Like binary search but split the range into three parts each step using two probe points.
m1 = lo + (hi-lo)/3; m2 = hi - (hi-lo)/3; compare target with arr[m1], arr[m2]
Frequently asked questions
Is ternary search like adjusting screen brightness to 'just right'?
Yes - especially the optimisation flavour. Setting brightness to the comfortable level, you test a lower and a higher point, rule out the third that is clearly too dim or too bright, and keep narrowing. Ternary search uses two probe points to split the range into thirds and discards the part that cannot contain the answer. This 'find the just-right peak' behaviour is exactly what it is best at: locating the maximum or minimum of a single-humped (unimodal) function.
If ternary search cuts more per step, why is it not faster than binary search?
Because it does more work per step. Binary search makes one comparison and halves the range - log base 2 of n steps. Ternary search makes up to two comparisons and cuts to a third - log base 3 of n steps. But log base 3 of n times two comparisons is actually more total comparisons than log base 2 of n times one. So for plain searching, binary search wins; cutting into more pieces does not help if each cut costs proportionally more comparisons.
Then what is ternary search actually good for?

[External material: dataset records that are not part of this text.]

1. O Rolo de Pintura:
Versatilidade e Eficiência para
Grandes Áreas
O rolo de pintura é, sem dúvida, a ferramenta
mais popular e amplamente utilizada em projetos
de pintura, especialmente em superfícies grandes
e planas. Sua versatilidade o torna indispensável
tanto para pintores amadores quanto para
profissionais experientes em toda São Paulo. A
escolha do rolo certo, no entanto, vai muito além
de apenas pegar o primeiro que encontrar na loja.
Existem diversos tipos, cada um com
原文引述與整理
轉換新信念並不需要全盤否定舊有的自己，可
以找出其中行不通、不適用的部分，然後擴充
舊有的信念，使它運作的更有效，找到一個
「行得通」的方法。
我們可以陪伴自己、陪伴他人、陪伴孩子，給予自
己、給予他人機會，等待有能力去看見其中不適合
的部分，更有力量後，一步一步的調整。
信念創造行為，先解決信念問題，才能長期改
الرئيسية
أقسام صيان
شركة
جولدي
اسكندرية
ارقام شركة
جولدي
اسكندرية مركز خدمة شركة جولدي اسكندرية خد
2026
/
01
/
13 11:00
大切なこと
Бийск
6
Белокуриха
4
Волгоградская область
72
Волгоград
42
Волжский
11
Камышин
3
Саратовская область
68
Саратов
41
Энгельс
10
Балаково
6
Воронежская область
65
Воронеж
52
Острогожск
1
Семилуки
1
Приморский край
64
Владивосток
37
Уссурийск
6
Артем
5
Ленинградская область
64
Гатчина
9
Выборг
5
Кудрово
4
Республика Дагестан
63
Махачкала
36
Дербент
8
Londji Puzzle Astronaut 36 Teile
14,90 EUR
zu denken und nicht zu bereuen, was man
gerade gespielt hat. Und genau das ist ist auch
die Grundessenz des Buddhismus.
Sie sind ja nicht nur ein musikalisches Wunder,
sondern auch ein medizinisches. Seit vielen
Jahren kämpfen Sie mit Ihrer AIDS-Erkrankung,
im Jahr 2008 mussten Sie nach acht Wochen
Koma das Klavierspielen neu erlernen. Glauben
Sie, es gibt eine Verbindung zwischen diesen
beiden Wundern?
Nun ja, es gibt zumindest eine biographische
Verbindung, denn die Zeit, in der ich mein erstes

Its real home is optimization, not searching a sorted list. For a 'unimodal' function - one that rises to a single peak then falls (or falls to a single valley then rises) - ternary search finds the peak or valley. By comparing the function at two interior points, it can always tell which third cannot contain the extremum and discard it. This is used in optimization problems where you cannot take a derivative but the function has a single hump.
What does 'unimodal' mean and why does it matter here?
Unimodal means the data or function has a single high point (or single low point) with no other bumps - it goes strictly up then strictly down, like a hill. Ternary search relies on this: if the function were wavy with several peaks, comparing two points could not reliably tell which region to discard. Ordinary sorted data is a special case (monotonic), which is why ternary search can also do plain searching, just less efficiently than binary.
How are the two probe points chosen?
They split the current range into three roughly equal parts: m1 sits one third of the way from the low end, m2 two thirds of the way. Comparing the target (or function value) against both lets the algorithm decide whether the answer is in the first third, the last third, or the middle third, and discard the rest. Equal thirds keep the worst-case shrinkage balanced, just as the midpoint keeps binary search balanced.
Could you split into four or more parts instead of three?
You could - it generalises to 'k-ary search' - but it rarely pays off for searching. More splits mean fewer iterations but more comparisons per iteration, and the comparison cost grows faster than the iteration count shrinks. Binary search's two-way split is the sweet spot for comparison-based searching. Multi-way splitting does become worthwhile when each 'probe' reads a whole block from disk, which is exactly the idea behind B-trees.